For single-hidden layer networks, we evaluated networks of different width, with the number of hidden neurons ranging from 100 to 6,000. For each network architecture and training-set size, we repeated model optimization five times using different initializing conditions, with the average MSE of the test set from the five resulting models considered as the MSE of the network architecture. Table 1 summarizes the numerical evaluation as a function of hidden neurons and number of compounds in the training sets, showing that with a large number of training samples (i.e., ≥ 10,000), the number of hidden neurons did not have an impact on model performance. However, when the training set was smaller, models with too few (i.e., 100) or too many (i.e., 4,000 and 6,000) hidden neurons appeared to perform worse than models with 500-2,000 hidden neurons. Overall, the results are in line with the well-known observation that the larger the number of training samples, the better the model. The model improvement resulting from increasing the training-set size is roughly constant at 10% when doubling the training set size. Given that the absolute error is the largest of the smallest dataset, we can note that the largest absolute benefit in reducing prediction errors using transfer learning will occur for the smallest training sets.

Table 1

Mean squared error (standard deviation) of test-set compounds for predicting A549 cell inhibition using a single-hidden layer neural network trained as a function of increasing training-set size and with a variable number of neurons in the hidden layer. The data show that models with too few (e.g., 100) or too many (e.g., 6,000) hidden neurons do not perform well when trained by small training sets. Doubling the number of compounds in the training set roughly reduced the relative error by 10%. The units of the errors are given in (log₁₀(mol/l))², and the smallest error for each set of training compounds are indicated in boldface font.
Number of hidden neurons	Number of training compounds
Number of hidden neurons	500	1,000	2,000	3,000	4,000	10,000	20,000	30,000	40,000
100	0.82 (0.04)	0.74 (0.02)	0.65 (0.02)	0.62 (0.03)	0.59 (0.02)	0.47 (0.02)	0.43 (0.02)	0.40 (0.01)	0.38 (0.01)
500	0.73 (0.03)	0.67 (0.03)	0.61 (0.03)	0.58 (0.03)	0.55 (0.02)	0.47 (0.01)	0.42 (0.03)	0.38 (0.01)	0.37 (0.01)
1,000	0.73 (0.04)	0.67 (0.02)	0.60 (0.02)	0.57 (0.03)	0.54 (0.03)	0.46 (0.01)	0.42 (0.02)	0.38 (0.01)	0.38 (0.01)
2,000	0.73 (0.04)	0.67 (0.02)	0.61 (0.02)	0.57 (0.03)	0.55 (0.03)	0.45 (0.02)	0.41 (0.02)	0.39 (0.01)	0.37 (0.01)
4,000	0.74 (0.03)	0.69 (0.02)	0.62 (0.02)	0.58 (0.02)	0.55 (0.02)	0.46 (0.02)	0.42 (0.02)	0.39 (0.01)	0.37 (0.01)
6,000	0.77 (0.04)	0.70 (0.02)	0.63 (0.02)	0.59 (0.02)	0.56 (0.02)	0.46 (0.01)	0.41 (0.02)	0.39 (0.01)	0.38 (0.02)
For Table of Contents Only

Figures 1 and 2 show the corresponding numerical results for DNNs with two and three hidden layers, with the complete datasets presented in Tables S2 and S3, respectively, of the Supplementary Information. Similar to the results of one-hidden layer networks in Table 1, these results show that the most important determinant of model quality was the training sample size. Compared to variations in training-set size, the depth and width of the neural networks had a much smaller impact on model performance, especially when there were more than ~ 4,000 compounds in the training set.

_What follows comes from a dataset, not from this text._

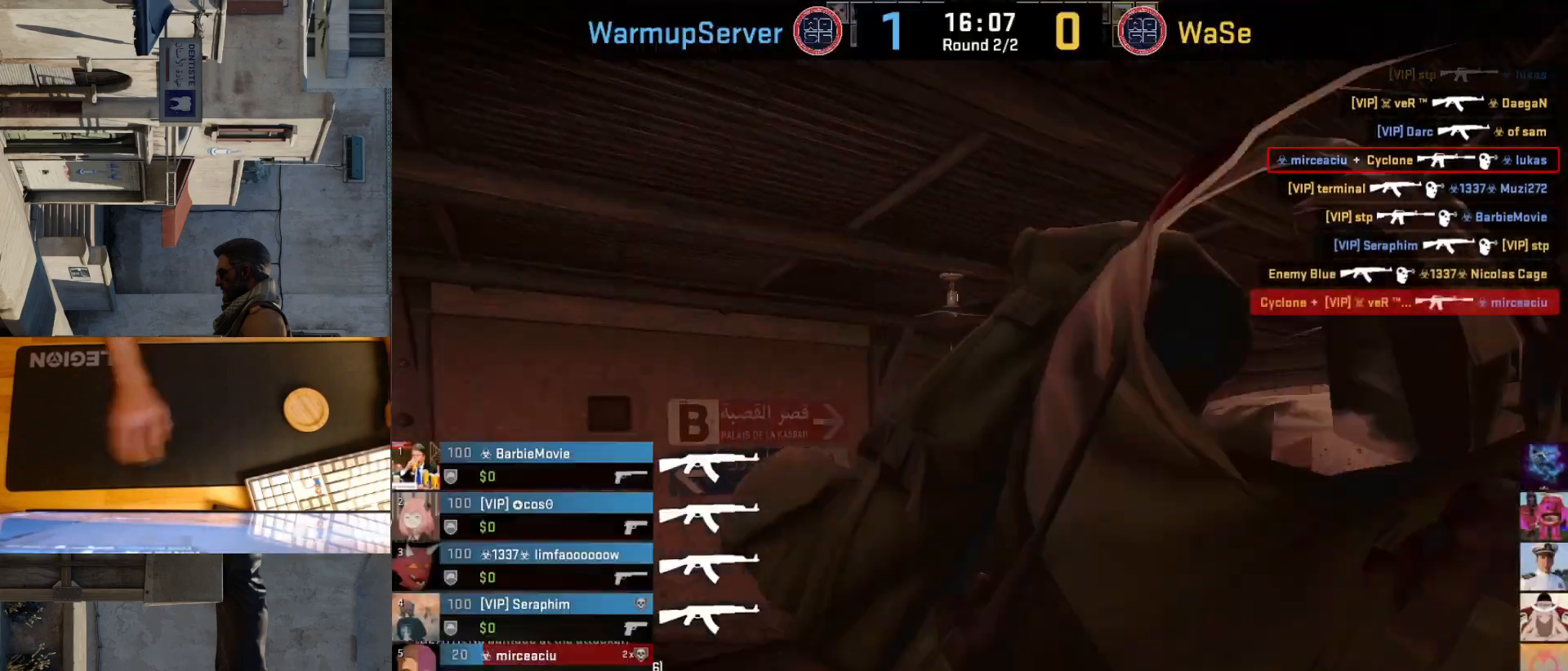
{"keys": [], "mouse": [], "events": [[33, "d", "up"], [100, "d", "down"], [250, "d", "up"]]}
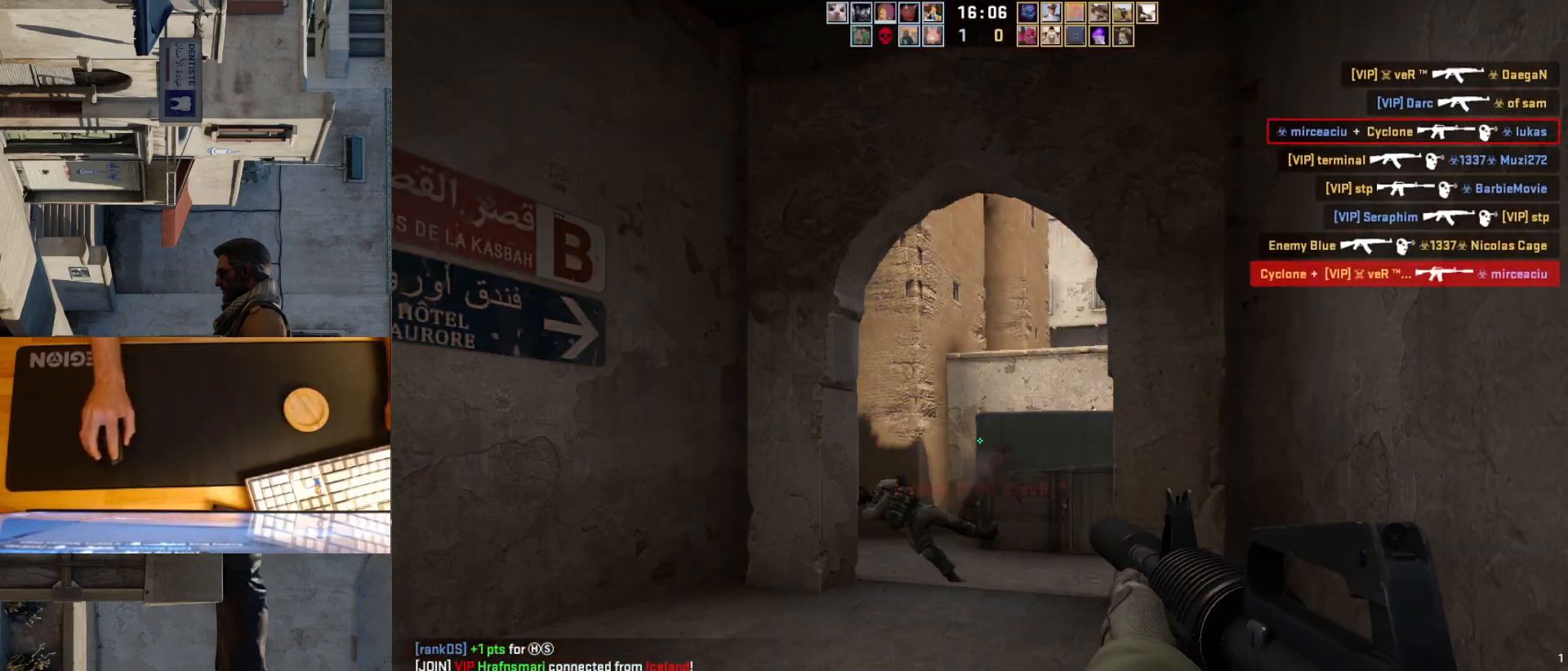
{"keys": ["a", "w"], "mouse": [], "events": [[333, "a", "down"], [450, "w", "down"]]}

Effect of Transferring Parameters from a Data-Rich Model to Develop a Model with Limited Training Data – a Proof-of-Concept Study. To evaluate the effect of transferring parameters from a model trained with a large number of compounds to develop a model with limited experimental data, we initially used A549 data as a data-rich dataset. We first developed a number of different DNN models for predicting pGI₅₀ by randomly splitting the dataset into a 90% training set and a 10% validation set to train A549 prediction models with an increasing number of hidden layers. For these models, we used network architectures sized as 1,024:1,000:1, 1,024:1,000:1,000:1, and 1,024:1,000:1,000:500:1, where the initial nodes of size 1024 correspond to the number of input features, and the final single output node represents the predicted pGI₅₀ value. The other integers correspond to the number of hidden neurons in the first, second, and third hidden layers.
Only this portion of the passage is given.